■ **ABOUT THIS EXERCISE**
Filter the records below, keeping only lines with the string "casing".

■ **Data entries**
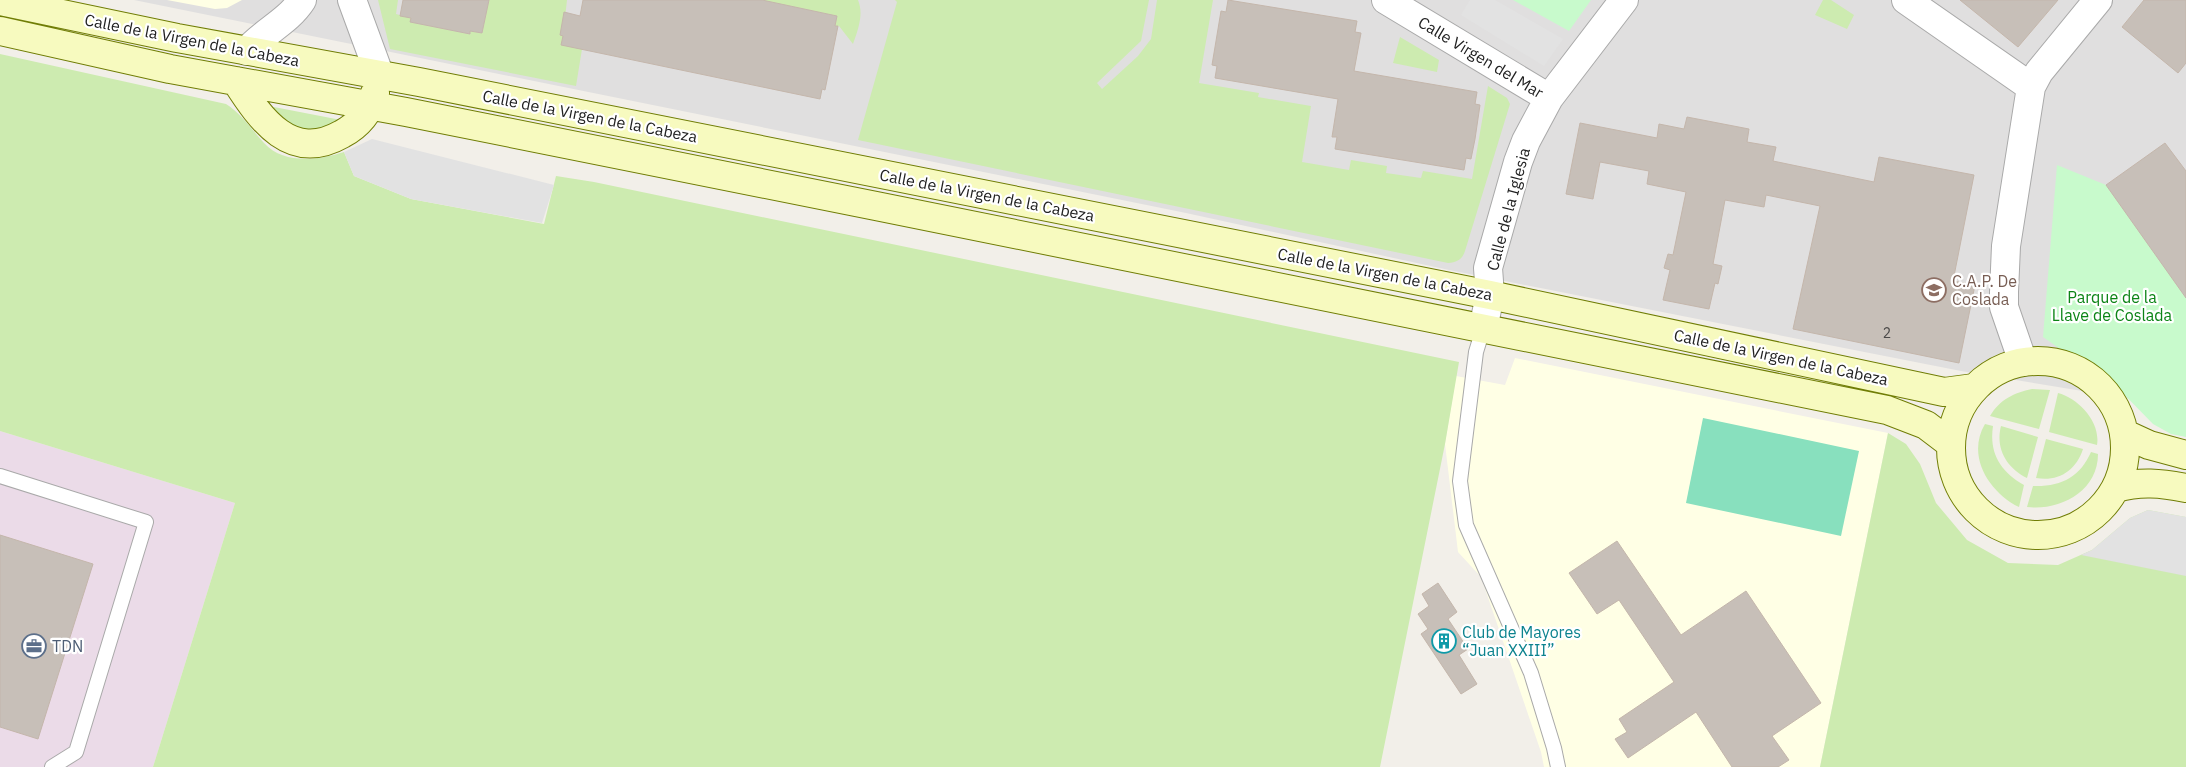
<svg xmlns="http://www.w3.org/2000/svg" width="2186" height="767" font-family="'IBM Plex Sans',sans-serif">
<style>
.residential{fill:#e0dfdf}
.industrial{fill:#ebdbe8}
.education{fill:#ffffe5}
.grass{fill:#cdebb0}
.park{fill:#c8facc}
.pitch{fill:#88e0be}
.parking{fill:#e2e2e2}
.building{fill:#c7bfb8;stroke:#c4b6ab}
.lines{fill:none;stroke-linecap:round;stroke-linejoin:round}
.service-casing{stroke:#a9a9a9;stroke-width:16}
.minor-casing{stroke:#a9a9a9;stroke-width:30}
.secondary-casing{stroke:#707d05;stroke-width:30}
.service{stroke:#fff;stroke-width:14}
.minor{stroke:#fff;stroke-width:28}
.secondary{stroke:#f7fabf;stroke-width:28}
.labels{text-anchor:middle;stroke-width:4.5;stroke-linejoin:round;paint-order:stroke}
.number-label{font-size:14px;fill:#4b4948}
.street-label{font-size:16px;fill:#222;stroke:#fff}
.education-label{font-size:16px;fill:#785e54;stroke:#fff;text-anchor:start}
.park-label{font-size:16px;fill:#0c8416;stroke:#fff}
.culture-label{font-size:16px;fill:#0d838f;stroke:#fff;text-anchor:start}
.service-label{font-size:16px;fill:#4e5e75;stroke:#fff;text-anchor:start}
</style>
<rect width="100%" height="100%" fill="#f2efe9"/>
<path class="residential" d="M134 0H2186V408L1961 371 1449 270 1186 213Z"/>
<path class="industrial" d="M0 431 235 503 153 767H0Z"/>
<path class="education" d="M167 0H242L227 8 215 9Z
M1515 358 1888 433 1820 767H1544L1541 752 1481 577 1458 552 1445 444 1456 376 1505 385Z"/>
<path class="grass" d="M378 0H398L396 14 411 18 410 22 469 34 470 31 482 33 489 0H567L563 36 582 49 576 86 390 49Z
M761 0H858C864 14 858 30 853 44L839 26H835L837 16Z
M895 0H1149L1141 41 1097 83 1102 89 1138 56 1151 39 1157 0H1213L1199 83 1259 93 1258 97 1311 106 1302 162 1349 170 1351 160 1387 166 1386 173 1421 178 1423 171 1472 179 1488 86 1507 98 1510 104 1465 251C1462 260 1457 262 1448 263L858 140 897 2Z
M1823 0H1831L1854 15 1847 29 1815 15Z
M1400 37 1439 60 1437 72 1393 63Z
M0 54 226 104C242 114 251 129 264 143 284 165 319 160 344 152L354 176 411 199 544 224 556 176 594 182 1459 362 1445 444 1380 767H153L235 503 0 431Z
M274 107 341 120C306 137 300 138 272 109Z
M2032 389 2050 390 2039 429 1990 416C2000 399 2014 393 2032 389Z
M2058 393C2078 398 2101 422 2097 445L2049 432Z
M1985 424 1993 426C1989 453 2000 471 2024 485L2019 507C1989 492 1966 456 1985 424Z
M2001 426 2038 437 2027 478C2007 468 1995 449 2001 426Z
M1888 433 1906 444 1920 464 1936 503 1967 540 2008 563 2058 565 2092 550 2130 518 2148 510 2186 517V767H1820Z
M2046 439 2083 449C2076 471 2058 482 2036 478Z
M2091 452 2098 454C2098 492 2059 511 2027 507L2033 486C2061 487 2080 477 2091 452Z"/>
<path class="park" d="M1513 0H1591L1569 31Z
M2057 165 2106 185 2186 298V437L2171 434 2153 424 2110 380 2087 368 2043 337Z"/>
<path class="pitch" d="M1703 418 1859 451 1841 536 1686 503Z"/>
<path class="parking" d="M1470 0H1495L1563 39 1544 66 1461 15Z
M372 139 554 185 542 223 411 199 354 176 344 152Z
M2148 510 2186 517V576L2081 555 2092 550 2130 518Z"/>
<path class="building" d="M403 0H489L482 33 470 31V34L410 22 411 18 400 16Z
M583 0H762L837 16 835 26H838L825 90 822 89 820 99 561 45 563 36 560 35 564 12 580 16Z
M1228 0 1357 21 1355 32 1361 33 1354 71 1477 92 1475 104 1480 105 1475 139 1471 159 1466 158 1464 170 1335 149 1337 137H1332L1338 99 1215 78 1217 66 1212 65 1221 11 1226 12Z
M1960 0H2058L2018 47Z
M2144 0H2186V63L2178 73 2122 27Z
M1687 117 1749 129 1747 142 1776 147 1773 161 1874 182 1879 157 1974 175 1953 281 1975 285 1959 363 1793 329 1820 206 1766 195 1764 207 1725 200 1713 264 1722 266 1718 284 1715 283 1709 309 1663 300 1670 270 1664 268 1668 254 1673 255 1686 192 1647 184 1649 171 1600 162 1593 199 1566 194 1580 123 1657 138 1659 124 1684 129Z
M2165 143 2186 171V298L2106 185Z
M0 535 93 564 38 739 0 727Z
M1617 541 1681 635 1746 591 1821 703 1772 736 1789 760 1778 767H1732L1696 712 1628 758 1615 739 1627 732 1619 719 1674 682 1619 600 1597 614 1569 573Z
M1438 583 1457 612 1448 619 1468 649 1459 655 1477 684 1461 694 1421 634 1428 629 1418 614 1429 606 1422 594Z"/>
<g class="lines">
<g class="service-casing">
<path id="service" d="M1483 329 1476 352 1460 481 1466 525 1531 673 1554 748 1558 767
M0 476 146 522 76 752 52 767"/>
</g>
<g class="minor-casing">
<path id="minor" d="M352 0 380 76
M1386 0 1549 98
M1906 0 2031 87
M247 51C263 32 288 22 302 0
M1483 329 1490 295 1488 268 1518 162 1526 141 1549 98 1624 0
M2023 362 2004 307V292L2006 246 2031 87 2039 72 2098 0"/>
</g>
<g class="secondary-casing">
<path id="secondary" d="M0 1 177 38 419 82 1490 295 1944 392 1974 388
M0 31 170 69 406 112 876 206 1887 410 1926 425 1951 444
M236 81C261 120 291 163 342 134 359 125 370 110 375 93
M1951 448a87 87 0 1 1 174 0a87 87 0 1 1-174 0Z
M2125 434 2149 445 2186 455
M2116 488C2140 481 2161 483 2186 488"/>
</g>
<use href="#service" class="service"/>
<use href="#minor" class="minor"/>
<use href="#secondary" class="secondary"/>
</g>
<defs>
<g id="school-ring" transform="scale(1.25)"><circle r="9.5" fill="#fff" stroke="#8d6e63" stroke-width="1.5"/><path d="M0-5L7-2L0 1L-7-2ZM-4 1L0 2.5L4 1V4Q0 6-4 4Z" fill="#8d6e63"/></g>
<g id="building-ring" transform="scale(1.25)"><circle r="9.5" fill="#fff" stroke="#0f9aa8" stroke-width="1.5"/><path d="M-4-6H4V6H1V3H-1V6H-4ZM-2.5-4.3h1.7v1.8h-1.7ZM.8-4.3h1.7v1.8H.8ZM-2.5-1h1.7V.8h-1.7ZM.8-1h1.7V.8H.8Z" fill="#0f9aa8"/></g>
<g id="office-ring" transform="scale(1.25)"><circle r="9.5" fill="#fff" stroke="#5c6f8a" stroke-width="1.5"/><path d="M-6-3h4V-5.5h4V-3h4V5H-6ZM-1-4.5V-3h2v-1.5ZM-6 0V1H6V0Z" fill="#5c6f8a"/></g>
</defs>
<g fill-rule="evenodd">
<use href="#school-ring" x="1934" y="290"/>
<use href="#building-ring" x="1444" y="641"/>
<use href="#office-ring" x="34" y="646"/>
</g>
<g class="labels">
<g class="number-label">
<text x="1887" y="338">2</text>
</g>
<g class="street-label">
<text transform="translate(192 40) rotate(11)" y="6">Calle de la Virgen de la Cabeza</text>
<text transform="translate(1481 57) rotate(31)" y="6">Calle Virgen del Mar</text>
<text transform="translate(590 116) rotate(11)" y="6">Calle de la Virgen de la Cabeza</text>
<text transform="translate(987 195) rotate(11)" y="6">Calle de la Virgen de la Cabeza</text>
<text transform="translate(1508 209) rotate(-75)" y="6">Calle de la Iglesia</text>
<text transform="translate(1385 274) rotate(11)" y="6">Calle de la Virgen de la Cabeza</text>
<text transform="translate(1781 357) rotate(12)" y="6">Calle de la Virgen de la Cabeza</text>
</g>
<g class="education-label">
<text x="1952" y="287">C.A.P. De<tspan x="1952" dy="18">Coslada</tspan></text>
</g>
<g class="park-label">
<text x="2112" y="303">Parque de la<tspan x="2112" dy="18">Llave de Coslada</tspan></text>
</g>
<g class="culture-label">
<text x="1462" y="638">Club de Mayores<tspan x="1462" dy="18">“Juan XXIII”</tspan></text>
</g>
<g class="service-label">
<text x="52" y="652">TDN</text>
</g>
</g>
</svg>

■ **TASK RESULT**
.service-casing{stroke:#a9a9a9;stroke-width:16}
.minor-casing{stroke:#a9a9a9;stroke-width:30}
.secondary-casing{stroke:#707d05;stroke-width:30}
<g class="service-casing">
<g class="minor-casing">
<g class="secondary-casing">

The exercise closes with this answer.